文字通り、食う暇も寝る暇も惜しんで、運転を通してクルマと交歓することを旨とするドライブだから、いま思うと馬鹿みたいにストイックな旅だった。

お金がないということもあるが、せっかく遠いところまで行っても現地の名物には目もくれず、食事はもっぱら車内で食らうフランスパンとウイダーinゼリー、眠気ざましのブラック缶コーヒー。 大量のMDをとっかえひっかえしながら、昼夜を問わず、ひたすらハンドルを握るのである。そして、夜中の26時ぐらいになって、さすがに精魂尽き果て、道の駅にクルマを停めて後席で丸くなって眠るのであった。

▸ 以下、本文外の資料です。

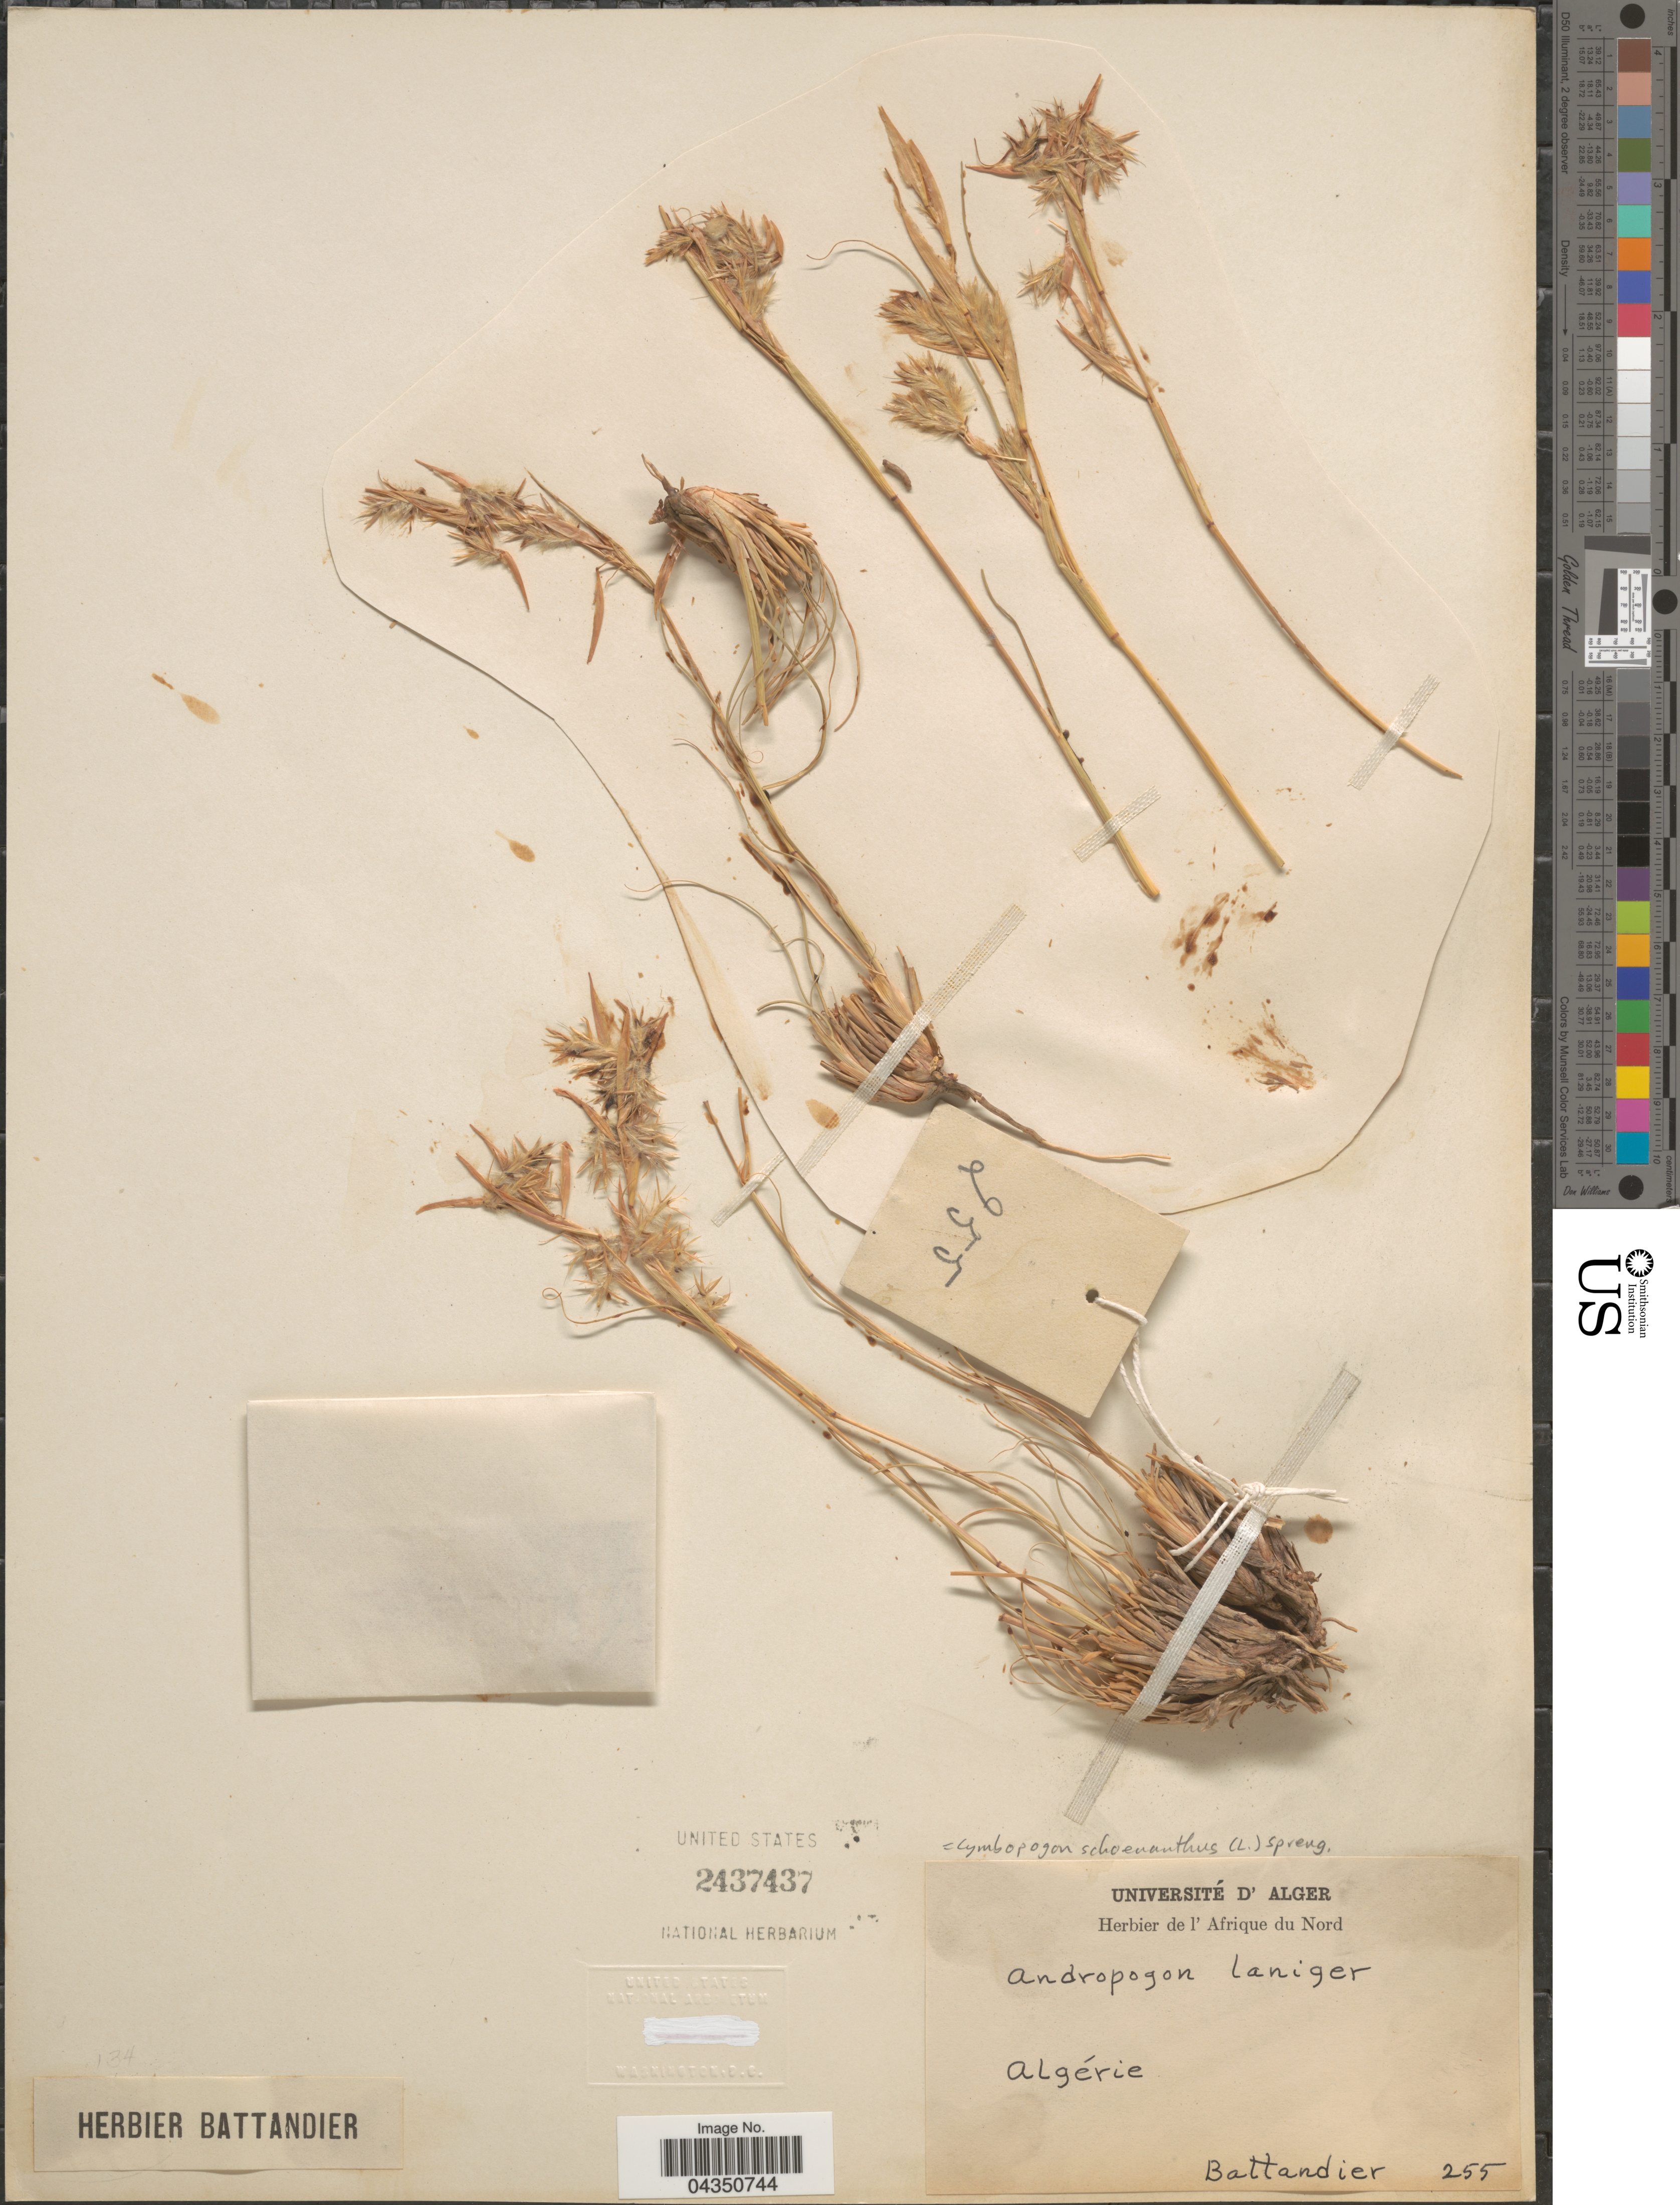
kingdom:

若いからこそできたというか、単によほどヒマだったのか。 けれど、それほど僕はプジョー306のことが好きで、306のハンドルを握ることが楽しくて仕方なかったのだと思う。306は、当時の僕の人格の一部だったようにも思えるほどだ。

今でもそうだが、グランドツーリングに発つ朝ほど、魂が喜びに震えることはない。 自分が信頼を寄せるクルマで1000km離れた遠くに行く、こんなにワクワクすることが、果たしてどれだけあるだろう。そういう時は不思議と、早く目的地に着きたいという気持ちはほとんどない。運転それ自体が楽しみなのだから。運転しながら、計器盤の針を注視し、アクセル・ブレーキ・ステアリングの入力に対する反応を五感で感じて、外界の景色に新しい感情をつのらせる。この一連のすべてが、どうしようもなく嬉しいのである。

写真は、2005年のGWに306を駆って、練馬を起点に銚子-水戸-白河(福島県)-今市(栃木県)-関越月夜野ICを経て、関越練馬ICに戻ってくる旅をした時のもの。おそらく福島の山中を走っているときの一コマだ。運転に疲れて休憩するとき、僕はいつも煙草を吸いながら306の周りを歩き回って、あらゆる角度から306の繊細なデザインを観察するのを常としていた。その時、僕はとても幸せな気分に浸れたことを覚えている。

この時のグランドツーリングでは、895kmを走破したと手元の記録に残っている。2日間で約900kmも走れば、そのクルマの良いところも悪いところも知り尽くしてしまう。306のシートの優秀さ(疲れなさ)に感動し、広い視界に助けられ(ロングドライブでは大事だ)、ときおり聞こえるボディの低級音に不安を覚える。 休憩時の一服では、虫の死骸と埃で汚れたボディを眺めて悦に入る。そうやって、僕にとって306は、愛憎入り混じる不可欠なものになっていったのだ。

再びグランドツーリングに行けるのは、いつのことになるだろう。その時は、何のクルマで行くのだろうか。体力はいざ知らず、運転することに対するモチベーションは、2005年の当時と比べていささかも衰えていない。